### AIM OF THE EXERCISE
Can you print the listing below exactly, everything from its first line down to the line containing "με αγάπη στο επάγγελμά μας.", with both ends included?

### MATERIALS PROVIDED
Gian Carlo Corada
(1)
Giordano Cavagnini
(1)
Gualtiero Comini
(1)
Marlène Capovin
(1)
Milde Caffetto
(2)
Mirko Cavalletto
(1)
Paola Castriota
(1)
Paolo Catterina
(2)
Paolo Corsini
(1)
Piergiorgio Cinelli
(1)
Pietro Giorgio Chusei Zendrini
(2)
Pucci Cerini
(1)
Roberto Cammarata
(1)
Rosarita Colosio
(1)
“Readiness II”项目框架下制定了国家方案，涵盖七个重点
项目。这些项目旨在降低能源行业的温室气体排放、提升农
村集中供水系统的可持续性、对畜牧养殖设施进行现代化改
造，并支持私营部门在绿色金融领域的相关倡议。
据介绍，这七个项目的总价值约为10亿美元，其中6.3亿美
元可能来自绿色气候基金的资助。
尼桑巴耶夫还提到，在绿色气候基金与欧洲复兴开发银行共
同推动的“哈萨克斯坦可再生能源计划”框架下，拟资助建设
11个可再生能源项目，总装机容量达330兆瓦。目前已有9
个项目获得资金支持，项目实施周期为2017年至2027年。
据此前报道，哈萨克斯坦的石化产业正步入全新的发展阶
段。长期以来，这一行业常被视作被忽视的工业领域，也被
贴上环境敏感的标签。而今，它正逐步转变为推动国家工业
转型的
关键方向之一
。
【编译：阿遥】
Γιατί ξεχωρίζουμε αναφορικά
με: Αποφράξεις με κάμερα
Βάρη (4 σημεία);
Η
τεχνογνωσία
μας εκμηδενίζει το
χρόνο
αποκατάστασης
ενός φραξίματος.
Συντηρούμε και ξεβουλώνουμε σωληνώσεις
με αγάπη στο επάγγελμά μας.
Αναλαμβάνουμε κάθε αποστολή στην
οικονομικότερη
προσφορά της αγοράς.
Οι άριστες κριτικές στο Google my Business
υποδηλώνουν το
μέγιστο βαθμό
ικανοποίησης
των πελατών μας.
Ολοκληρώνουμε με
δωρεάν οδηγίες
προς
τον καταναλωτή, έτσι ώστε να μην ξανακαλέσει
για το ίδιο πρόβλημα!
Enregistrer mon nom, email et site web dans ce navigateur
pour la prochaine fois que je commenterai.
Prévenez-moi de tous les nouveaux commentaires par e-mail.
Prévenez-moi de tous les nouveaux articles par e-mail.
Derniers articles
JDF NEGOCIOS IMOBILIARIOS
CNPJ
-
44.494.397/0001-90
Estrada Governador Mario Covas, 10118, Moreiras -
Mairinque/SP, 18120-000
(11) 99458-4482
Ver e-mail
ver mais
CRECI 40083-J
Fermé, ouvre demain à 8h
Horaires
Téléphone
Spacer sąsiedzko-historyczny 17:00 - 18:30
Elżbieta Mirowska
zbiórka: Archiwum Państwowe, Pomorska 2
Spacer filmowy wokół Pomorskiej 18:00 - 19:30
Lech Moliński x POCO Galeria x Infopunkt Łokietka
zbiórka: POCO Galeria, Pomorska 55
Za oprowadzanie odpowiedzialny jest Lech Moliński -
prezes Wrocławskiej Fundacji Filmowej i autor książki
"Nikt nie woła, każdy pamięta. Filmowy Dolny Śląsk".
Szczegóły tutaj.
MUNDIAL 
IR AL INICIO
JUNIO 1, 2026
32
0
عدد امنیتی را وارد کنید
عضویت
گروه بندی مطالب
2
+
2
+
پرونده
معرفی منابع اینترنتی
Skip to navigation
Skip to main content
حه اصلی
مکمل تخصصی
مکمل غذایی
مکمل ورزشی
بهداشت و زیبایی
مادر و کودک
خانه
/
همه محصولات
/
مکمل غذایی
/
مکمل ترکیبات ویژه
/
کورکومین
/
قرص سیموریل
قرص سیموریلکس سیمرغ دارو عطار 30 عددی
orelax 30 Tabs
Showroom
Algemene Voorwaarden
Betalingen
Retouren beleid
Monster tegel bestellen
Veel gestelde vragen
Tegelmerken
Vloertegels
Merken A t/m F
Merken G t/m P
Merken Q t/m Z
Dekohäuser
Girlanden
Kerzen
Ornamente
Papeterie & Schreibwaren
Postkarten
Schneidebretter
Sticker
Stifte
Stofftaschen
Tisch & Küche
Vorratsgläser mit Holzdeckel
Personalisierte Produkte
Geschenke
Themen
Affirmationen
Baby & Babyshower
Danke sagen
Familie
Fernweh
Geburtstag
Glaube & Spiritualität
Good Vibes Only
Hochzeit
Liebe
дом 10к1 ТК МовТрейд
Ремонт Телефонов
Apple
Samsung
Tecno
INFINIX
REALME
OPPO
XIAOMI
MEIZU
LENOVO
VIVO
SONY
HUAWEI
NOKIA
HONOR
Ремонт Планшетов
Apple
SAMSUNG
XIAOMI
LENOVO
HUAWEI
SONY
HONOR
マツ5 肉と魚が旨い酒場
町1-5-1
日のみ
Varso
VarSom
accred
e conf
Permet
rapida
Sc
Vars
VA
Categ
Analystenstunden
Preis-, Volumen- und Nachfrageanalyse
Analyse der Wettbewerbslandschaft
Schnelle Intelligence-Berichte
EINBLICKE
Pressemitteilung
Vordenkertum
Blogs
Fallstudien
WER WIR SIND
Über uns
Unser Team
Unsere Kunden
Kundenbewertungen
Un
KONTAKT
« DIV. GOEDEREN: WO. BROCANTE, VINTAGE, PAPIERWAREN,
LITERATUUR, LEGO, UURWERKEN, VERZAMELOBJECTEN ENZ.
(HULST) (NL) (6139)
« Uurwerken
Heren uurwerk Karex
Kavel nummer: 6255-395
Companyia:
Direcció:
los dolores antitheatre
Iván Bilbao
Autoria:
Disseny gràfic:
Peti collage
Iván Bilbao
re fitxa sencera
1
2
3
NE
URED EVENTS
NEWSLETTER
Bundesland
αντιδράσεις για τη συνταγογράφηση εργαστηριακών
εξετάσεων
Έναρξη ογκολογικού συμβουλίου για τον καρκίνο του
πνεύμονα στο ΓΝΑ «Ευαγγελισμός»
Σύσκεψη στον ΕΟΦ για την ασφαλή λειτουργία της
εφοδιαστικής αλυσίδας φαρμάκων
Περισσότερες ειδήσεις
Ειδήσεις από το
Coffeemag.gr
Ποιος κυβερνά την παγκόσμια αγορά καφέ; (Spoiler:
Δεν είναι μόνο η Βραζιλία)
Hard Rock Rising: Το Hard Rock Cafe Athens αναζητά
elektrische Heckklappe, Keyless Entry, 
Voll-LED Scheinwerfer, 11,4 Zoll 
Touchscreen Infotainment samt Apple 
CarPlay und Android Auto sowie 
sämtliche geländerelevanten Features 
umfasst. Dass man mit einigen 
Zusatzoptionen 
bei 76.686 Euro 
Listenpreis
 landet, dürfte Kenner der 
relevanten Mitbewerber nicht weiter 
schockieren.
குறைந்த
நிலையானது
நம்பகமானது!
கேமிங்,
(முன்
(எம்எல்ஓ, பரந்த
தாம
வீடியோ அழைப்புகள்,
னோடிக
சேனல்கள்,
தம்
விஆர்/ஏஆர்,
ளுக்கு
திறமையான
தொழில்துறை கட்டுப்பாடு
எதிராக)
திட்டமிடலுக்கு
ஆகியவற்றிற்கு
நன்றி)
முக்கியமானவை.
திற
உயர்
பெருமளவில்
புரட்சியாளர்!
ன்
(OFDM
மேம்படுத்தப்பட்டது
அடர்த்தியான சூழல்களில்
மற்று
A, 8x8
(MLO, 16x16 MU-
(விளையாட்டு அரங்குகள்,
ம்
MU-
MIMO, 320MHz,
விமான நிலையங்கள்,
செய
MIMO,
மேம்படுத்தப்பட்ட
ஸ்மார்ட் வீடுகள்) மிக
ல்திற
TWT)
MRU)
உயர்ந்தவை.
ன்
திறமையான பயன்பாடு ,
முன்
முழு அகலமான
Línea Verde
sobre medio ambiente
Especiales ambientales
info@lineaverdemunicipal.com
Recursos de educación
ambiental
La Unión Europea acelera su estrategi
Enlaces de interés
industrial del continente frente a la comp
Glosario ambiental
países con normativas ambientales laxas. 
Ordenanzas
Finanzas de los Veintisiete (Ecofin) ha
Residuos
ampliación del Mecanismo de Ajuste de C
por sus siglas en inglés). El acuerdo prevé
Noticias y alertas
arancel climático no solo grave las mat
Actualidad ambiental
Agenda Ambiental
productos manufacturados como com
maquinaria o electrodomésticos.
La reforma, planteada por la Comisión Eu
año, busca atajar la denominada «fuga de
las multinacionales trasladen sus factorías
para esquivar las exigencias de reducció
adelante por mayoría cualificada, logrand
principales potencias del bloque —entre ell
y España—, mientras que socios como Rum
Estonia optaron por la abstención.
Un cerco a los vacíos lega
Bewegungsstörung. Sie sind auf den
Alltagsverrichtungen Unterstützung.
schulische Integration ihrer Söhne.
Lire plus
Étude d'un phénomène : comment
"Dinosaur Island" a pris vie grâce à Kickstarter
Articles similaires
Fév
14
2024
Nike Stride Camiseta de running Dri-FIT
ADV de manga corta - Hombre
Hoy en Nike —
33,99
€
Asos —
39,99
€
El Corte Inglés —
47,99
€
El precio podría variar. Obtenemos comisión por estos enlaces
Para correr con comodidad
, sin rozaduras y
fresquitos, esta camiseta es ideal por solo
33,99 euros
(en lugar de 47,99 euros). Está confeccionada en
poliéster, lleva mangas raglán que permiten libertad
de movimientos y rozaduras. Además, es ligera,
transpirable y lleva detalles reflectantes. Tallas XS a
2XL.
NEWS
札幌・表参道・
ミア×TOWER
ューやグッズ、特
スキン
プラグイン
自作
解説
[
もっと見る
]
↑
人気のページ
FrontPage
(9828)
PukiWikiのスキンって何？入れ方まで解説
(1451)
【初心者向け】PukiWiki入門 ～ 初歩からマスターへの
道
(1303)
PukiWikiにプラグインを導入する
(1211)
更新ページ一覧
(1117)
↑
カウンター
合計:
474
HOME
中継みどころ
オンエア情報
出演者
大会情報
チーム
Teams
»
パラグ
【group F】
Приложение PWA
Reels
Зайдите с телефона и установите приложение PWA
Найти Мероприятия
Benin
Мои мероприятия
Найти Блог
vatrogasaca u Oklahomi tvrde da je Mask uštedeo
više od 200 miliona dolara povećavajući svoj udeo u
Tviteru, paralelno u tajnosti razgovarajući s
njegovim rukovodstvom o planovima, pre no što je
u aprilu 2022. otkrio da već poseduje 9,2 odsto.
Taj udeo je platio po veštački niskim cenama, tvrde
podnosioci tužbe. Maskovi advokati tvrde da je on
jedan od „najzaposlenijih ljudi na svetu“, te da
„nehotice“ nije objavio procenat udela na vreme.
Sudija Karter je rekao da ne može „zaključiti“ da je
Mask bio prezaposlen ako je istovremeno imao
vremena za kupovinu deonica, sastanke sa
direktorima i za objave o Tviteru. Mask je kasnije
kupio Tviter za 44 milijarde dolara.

### RESULT BELOW
Gian Carlo Corada
(1)
Giordano Cavagnini
(1)
Gualtiero Comini
(1)
Marlène Capovin
(1)
Milde Caffetto
(2)
Mirko Cavalletto
(1)
Paola Castriota
(1)
Paolo Catterina
(2)
Paolo Corsini
(1)
Piergiorgio Cinelli
(1)
Pietro Giorgio Chusei Zendrini
(2)
Pucci Cerini
(1)
Roberto Cammarata
(1)
Rosarita Colosio
(1)
“Readiness II”项目框架下制定了国家方案，涵盖七个重点
项目。这些项目旨在降低能源行业的温室气体排放、提升农
村集中供水系统的可持续性、对畜牧养殖设施进行现代化改
造，并支持私营部门在绿色金融领域的相关倡议。
据介绍，这七个项目的总价值约为10亿美元，其中6.3亿美
元可能来自绿色气候基金的资助。
尼桑巴耶夫还提到，在绿色气候基金与欧洲复兴开发银行共
同推动的“哈萨克斯坦可再生能源计划”框架下，拟资助建设
11个可再生能源项目，总装机容量达330兆瓦。目前已有9
个项目获得资金支持，项目实施周期为2017年至2027年。
据此前报道，哈萨克斯坦的石化产业正步入全新的发展阶
段。长期以来，这一行业常被视作被忽视的工业领域，也被
贴上环境敏感的标签。而今，它正逐步转变为推动国家工业
转型的
关键方向之一
。
【编译：阿遥】
Γιατί ξεχωρίζουμε αναφορικά
με: Αποφράξεις με κάμερα
Βάρη (4 σημεία);
Η
τεχνογνωσία
μας εκμηδενίζει το
χρόνο
αποκατάστασης
ενός φραξίματος.
Συντηρούμε και ξεβουλώνουμε σωληνώσεις
με αγάπη στο επάγγελμά μας.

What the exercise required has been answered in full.